I see what you're saying. But all countries deal with external pressures and constraints to some degree or another. I don't think we can declare their choices under these constraints undemocratic without rendering the word "democracy" into a purely theoretical concept.


>I guess I don't really see the moral angle here, in one direction or the other.

You're only looking from one angle though. Try looking at it from Assange's perspective as GP suggested:

>Whereas I believe the GP was making a _moral_ argument, that Assange deserves it because he leaked US secrets.


The person who prefers a process that has the chance to land them in prison is rare indeed. But I'm not sure that's a moral argument, at least not as people think of it normally. Admittedly, there is a school, which I sometimes flirt with, that claims that moral statements are simply a specially coded statement of preference. But outside that context, I'm not sure exactly what aspect of Assange's perspective I'm meant to consider in this context.


> I guess I don't really see the moral angle here, in one direction or the other. Why shouldn't an entity try to impose its understanding of law and ethics where it can afford to?

You’ll have a hell of a good time exercising this conviction when China starts doing the same.

They’re already doing it to immediate neighbouring countries and have started doing so in the US through basic means of capitalistic influence.

I mean. They think they’re right. Why shouldn’t they? Who cares about nations having so called “sovereign” laws?

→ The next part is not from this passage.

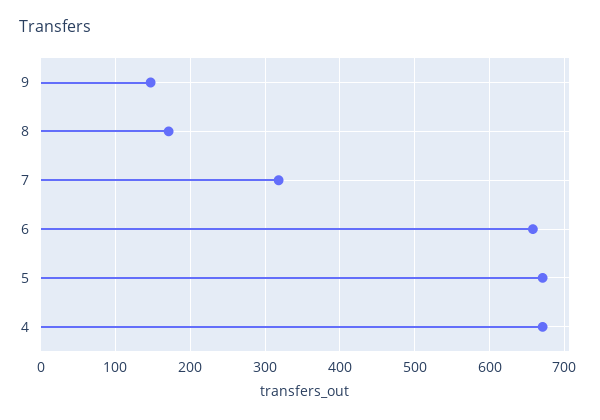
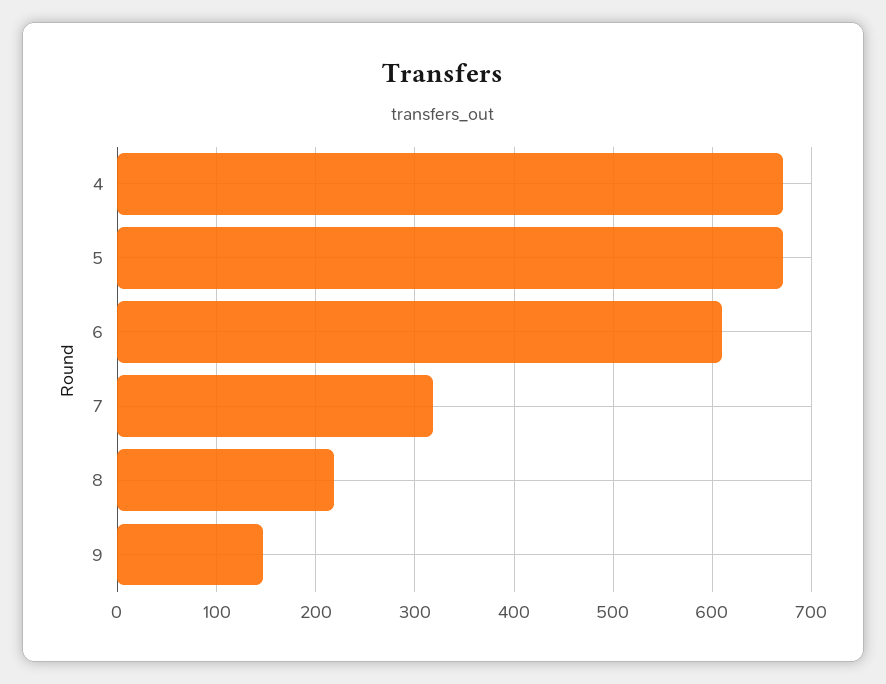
8: 170 -> 220
6: 660 -> 610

What does your 1st amendment rights mean when China thinks you shouldn’t have it?


> You’ll have a hell of a good time exercising this conviction when China starts doing the same.

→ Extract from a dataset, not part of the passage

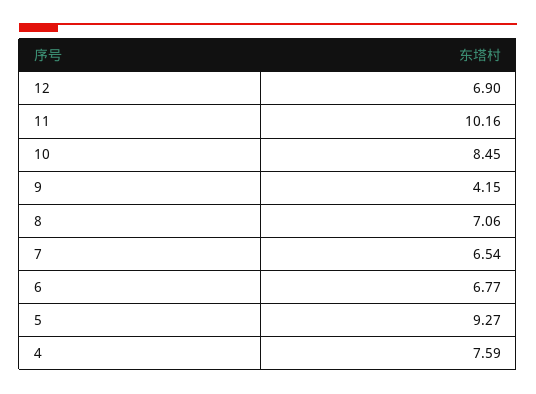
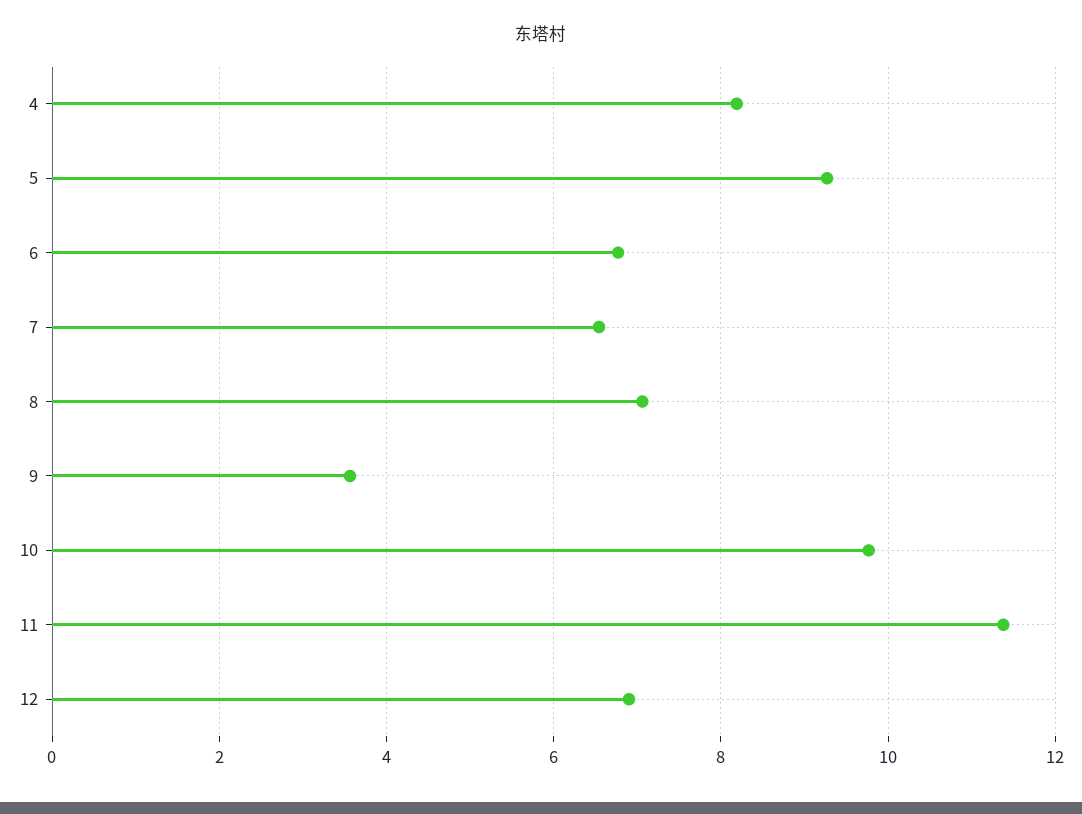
11: 10.16 -> 11.4
10: 8.45 -> 9.8
9: 4.15 -> 3.6
4: 7.59 -> 8.2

It would be truly upsetting if that ever happened, but mainly because so many of China's laws are bad, not because of something inherent about national borders. Fortunately I doubt China will ever have the will to use its power to bother me.


> The fact that that ally has no particular love of Assange either

Many countries are bound by the rule of law, and can't do arbitrary bad things to people they don't like


While he was not a US citizen, he is involved in a crime committed in the US. Just like if an American had hired an art thief to steal a painting from a European gallery.

The legal concept of extraterritorial jurisdiction is extremely complex and nuanced, but primarily falls upon the diplomatic power of the country that believes you broke their laws. (If you find this interesting you might enjoy reading about US v. Van Der End, in which a Dutch smuggler was arrested and charged in the US for sailing drugs to Canada)

However all of this is moot because he made the mistake of traveling to the UK and is currently being held by the British. In addition to leaking US secrets he also leaked GCHQ secrets and can be charged under the Official Secrets Act if extradition fails.